=== Begin Enclosure ===

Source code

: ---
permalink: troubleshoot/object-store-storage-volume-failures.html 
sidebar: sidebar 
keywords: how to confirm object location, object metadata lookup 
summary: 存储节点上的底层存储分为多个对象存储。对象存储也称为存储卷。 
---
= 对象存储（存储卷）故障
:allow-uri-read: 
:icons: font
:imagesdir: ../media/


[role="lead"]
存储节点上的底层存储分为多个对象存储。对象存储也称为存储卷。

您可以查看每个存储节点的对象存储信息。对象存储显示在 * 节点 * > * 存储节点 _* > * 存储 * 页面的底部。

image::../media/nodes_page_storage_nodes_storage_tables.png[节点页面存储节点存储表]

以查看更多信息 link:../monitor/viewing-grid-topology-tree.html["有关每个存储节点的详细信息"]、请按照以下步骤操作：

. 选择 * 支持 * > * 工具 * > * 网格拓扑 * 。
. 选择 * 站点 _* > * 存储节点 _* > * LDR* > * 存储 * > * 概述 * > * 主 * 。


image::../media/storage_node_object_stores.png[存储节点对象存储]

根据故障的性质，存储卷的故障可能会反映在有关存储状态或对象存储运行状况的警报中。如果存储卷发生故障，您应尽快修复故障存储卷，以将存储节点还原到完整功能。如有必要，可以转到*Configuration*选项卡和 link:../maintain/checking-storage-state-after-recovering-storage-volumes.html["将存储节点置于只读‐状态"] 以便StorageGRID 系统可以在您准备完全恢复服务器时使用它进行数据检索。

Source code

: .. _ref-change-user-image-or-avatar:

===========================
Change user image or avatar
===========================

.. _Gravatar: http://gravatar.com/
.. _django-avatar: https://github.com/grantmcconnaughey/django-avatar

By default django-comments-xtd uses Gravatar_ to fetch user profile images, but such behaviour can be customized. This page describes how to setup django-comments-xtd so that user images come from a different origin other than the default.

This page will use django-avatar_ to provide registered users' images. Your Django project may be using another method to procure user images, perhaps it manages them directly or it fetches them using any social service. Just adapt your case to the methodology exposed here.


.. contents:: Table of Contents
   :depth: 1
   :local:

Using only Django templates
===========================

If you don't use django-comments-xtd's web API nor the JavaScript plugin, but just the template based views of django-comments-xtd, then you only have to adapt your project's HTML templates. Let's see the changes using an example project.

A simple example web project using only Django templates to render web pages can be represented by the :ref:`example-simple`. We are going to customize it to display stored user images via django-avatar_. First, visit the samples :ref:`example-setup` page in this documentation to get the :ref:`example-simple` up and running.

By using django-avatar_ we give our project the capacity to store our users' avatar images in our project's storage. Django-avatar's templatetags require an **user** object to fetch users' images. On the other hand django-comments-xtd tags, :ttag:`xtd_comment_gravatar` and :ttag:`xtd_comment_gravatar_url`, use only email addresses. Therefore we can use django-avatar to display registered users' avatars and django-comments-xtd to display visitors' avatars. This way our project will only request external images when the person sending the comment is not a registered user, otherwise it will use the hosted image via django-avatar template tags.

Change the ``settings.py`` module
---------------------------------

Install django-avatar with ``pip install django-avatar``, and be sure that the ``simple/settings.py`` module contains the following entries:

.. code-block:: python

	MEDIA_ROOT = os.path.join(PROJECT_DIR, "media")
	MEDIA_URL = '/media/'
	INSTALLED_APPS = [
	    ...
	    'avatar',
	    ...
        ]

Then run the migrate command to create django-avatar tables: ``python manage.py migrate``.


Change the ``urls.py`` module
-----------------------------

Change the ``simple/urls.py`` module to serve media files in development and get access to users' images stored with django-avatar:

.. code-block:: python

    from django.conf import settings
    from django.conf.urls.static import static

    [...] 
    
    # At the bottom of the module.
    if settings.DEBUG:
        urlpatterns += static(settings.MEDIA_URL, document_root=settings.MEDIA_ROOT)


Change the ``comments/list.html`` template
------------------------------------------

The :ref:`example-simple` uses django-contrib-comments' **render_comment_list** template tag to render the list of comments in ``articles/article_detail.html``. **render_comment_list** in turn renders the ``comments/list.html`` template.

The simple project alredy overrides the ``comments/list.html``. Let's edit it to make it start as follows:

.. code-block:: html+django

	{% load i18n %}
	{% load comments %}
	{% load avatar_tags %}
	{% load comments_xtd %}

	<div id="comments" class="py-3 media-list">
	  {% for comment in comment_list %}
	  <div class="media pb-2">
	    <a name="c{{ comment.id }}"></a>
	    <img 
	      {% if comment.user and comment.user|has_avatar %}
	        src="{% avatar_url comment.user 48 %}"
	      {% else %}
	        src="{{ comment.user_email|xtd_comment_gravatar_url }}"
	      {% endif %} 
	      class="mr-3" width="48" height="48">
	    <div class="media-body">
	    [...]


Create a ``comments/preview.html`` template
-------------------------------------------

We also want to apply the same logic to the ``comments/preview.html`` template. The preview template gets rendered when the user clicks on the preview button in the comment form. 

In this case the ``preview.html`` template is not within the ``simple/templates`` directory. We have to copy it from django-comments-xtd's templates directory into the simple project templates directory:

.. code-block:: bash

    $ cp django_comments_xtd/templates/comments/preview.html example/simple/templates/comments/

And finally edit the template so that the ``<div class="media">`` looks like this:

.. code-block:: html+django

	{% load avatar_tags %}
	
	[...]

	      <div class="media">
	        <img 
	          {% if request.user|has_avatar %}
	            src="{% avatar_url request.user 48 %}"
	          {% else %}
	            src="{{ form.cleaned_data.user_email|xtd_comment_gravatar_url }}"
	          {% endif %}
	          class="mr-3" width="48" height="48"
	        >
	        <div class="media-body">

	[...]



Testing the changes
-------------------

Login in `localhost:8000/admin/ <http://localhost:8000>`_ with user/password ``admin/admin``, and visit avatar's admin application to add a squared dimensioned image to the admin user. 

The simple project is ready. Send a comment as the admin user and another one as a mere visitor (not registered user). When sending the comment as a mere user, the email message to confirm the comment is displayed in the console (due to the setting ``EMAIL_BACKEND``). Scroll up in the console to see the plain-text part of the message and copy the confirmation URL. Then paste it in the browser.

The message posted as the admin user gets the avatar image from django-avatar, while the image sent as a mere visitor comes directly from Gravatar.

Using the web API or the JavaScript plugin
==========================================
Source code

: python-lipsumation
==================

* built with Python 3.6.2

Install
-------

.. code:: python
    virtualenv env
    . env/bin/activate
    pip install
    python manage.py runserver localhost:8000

=== End Enclosure ===

» About this task
Which lines of the entries above contain the word "module"? Copy each of them.

» Reply
Change the ``settings.py`` module
Install django-avatar with ``pip install django-avatar``, and be sure that the ``simple/settings.py`` module contains the following entries:
Change the ``urls.py`` module
Change the ``simple/urls.py`` module to serve media files in development and get access to users' images stored with django-avatar:
    # At the bottom of the module.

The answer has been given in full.